Government targets National Bank
The rating agency's report also raised concerns about the new government’s push to amend the law on the National Bank. Critics say the changes could lead to the politicisation of monetary policy and jeopardise the foreign currency exchange rate and foreign currency reserves.
Under the amendments, the parliament has a bigger role in appointing central bank vice governors and in approving the bank’s statutes.
The bank’s governor, Dejan Šoškić, and several other top officials resigned over the changes.
Šoškić’s successor, Jorgovanka Tabaković, is a member of the ruling Serbian Progressive Party. Tabaković has announced she will freeze her posts in the party in order to meet the condition that the governor cannot at the same time be a party official.
The moves provoked reactions from the European Union and international organisations.
Freek Janmaat, head of the European Integration Section of the EU delegation to Serbia, told EurActiv Serbia that the speed at which the amendments were tabled puts into question their transparency and validity, given that there was little time for public debate.
"The Commission is deeply concerned by the new government's proposed amendments to the Law on the National Bank of Serbia, which revoke some provisions concerning the independence of the governor and the bodies governing and managing the National Bank of Serbia," Janmaat said.
IMF European Department Director Reza Moghadam warned the changes would create insecurity, tarnish credibility and raise doubts about the capacity of the country to run its macroeconomic policy.
Readiness for Reforms
S&P analysts also questioned the new government's management of public finances and financial arrangement with the IMF, which was frozen in February due to the previous government’s unwillingness to limit spending ahead of the elections.
"The downgrade reflects our view that Serbia's new government has failed to quickly adopt policies that would promote confidence in its monetary regime and restore post-election fiscal stability," S&P said in a statement.
"We are, moreover, becoming increasingly concerned that the new government may not be prepared - amid a recession and very high unemployment - to prioritise sustainable public finances and balanced economic growth," the agency’s analysts said.
The new government's policies could postpone talks with the IMF, which would provide Serbia with guidelines for improving the country’s finances and economy, as well as financial support, says the report.
More austerity needed
With public finances stretched, the national Fiscal Council recommended measures for saving € 1billion in 2012 and 2013, and an additional savings in 2014 and 2015, in order to avert a debt crisis.
Among the measures proposed by the council are the freezing of salaries and pensions and the increase of the VAT to 22% from 18%. World Bank experts agreed with that proposals, and pointed out the measures needed to be carried out as soon as possible.
Economy and Finance Minister Mladjan Dinkić on 8 August outlined austerity measures under which the VAT may be increased to no more than 20%, with the rate for food remaining at 8%.

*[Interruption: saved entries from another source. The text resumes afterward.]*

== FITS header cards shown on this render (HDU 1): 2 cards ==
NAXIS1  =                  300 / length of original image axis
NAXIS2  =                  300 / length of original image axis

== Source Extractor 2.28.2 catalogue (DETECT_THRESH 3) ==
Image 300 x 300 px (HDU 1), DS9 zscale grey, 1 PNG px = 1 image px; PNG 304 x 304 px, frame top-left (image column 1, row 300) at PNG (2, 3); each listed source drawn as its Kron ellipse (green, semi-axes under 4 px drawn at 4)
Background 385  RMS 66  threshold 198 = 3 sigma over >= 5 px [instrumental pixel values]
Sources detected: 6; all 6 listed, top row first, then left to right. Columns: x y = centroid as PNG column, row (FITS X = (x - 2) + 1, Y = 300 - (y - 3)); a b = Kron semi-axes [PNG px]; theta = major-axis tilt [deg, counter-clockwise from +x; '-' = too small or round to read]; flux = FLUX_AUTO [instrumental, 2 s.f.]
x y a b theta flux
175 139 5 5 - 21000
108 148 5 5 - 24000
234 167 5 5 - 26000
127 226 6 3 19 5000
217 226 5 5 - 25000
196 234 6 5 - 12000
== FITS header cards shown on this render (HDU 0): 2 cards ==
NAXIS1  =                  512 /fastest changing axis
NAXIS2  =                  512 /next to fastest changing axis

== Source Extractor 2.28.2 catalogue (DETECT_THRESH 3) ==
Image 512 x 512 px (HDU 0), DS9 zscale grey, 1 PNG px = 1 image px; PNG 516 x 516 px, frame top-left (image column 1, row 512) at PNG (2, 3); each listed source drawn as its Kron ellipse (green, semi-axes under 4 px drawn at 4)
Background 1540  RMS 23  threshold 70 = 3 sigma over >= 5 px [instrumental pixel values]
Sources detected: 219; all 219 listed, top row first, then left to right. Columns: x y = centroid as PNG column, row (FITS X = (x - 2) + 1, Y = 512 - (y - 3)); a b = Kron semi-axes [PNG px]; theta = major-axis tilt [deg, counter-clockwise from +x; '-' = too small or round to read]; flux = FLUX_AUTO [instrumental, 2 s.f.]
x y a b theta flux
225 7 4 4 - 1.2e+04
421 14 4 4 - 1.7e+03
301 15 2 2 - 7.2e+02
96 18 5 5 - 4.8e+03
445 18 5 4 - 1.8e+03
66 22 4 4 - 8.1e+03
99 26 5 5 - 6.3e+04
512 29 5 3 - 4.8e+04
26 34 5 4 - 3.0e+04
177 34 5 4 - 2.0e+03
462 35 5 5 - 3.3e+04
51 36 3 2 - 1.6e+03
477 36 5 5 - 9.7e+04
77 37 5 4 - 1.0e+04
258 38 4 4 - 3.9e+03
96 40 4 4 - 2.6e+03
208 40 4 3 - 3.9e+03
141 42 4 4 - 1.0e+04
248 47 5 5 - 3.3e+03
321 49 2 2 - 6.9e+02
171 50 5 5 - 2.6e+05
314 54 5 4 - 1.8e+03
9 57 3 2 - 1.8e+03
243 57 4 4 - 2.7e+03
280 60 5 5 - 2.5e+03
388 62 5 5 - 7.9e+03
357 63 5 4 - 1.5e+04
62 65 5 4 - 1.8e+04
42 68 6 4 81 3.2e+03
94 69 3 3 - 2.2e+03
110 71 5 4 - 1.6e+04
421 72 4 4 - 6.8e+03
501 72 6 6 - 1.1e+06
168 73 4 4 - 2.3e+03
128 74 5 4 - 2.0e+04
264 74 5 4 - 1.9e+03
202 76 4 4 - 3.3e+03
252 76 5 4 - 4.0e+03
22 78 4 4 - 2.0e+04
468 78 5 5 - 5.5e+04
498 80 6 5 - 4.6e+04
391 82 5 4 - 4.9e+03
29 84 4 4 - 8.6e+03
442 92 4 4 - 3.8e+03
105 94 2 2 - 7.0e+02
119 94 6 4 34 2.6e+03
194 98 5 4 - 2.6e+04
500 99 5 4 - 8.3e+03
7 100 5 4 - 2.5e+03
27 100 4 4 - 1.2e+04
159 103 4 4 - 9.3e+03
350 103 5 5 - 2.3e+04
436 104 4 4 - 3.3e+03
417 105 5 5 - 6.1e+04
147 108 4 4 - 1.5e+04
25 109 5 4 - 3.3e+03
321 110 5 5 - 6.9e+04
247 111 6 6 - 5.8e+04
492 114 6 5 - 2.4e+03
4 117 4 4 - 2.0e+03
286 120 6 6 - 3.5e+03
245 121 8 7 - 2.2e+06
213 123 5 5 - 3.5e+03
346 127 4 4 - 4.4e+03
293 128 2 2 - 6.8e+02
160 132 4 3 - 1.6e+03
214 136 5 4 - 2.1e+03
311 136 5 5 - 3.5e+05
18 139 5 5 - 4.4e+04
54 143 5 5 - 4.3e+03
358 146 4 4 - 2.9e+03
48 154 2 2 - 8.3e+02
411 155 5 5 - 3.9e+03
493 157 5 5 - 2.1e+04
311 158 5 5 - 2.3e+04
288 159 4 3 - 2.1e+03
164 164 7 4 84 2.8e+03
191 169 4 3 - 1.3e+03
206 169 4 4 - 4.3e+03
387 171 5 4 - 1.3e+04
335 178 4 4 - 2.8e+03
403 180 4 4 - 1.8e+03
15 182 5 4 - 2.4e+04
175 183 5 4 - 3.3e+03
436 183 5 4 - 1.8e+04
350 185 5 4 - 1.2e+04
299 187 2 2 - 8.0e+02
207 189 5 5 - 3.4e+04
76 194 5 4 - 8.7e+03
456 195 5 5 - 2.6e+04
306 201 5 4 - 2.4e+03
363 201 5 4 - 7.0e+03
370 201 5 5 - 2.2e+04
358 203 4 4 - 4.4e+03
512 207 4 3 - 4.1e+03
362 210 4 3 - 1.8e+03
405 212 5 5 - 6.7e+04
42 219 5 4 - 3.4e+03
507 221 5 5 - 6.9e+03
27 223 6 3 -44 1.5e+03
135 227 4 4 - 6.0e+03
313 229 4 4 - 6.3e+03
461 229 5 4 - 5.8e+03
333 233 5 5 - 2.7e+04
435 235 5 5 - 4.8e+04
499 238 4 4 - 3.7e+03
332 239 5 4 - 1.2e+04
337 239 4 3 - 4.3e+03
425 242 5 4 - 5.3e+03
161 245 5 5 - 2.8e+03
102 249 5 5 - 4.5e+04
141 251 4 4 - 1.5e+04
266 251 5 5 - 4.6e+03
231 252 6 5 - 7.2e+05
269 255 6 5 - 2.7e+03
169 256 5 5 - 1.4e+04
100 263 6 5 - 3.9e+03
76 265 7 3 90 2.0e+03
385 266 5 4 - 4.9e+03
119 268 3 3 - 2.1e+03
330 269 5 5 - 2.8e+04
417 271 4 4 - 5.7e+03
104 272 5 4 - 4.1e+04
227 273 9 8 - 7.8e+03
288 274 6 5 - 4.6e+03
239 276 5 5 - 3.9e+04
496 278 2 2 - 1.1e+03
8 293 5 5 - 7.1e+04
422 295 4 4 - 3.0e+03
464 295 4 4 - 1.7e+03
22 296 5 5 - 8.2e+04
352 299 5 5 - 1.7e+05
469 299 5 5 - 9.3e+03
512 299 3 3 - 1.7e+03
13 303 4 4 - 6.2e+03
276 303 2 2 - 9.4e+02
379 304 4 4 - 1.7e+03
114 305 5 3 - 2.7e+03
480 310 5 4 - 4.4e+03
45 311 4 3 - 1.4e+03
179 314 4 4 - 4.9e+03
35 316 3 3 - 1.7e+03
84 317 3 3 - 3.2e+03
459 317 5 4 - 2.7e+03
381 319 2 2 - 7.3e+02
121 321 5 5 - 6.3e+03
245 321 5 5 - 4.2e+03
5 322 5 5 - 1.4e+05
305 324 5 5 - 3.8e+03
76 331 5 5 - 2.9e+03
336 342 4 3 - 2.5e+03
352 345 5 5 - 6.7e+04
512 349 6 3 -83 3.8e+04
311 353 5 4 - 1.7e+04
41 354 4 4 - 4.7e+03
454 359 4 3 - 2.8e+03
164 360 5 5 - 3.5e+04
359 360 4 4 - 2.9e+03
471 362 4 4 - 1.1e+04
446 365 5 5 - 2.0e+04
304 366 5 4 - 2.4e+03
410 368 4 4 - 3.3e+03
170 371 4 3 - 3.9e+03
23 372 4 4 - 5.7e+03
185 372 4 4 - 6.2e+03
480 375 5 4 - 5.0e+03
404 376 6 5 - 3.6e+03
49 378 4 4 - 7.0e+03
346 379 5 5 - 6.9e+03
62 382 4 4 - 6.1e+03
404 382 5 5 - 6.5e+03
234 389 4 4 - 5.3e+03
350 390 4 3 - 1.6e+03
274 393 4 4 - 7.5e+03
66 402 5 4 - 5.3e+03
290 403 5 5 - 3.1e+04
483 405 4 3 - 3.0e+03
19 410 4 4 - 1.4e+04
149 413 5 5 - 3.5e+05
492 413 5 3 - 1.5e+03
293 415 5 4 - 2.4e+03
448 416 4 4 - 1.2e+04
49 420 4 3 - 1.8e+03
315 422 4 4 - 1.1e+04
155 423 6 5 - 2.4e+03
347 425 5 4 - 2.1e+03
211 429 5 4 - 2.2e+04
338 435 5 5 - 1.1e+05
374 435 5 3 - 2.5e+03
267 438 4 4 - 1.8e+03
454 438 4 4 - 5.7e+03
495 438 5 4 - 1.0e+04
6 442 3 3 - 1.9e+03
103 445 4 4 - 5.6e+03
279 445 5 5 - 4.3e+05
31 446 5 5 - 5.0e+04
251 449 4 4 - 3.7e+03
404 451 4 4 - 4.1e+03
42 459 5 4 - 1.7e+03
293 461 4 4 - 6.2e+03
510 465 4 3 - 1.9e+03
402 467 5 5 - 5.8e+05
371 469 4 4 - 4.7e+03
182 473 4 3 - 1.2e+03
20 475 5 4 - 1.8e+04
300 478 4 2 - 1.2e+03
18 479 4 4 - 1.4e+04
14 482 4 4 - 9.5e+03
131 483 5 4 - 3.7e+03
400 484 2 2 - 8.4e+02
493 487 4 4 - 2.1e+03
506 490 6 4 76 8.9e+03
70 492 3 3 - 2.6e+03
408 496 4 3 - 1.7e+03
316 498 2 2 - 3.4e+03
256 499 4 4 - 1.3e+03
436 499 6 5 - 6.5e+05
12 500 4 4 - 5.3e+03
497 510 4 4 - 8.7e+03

Dinkić ruled out a freeze of public sector salaries and pensions before the elections, and this month he also announced that retirees with pensions below RSD15,000 (€127) will in September receive the first instalment of additional payments.
The minister also dismissed reducing the public payroll during a time of economic crisis. However, Dinkić did not rule out the possibility limiting the salaries of public-sector managers.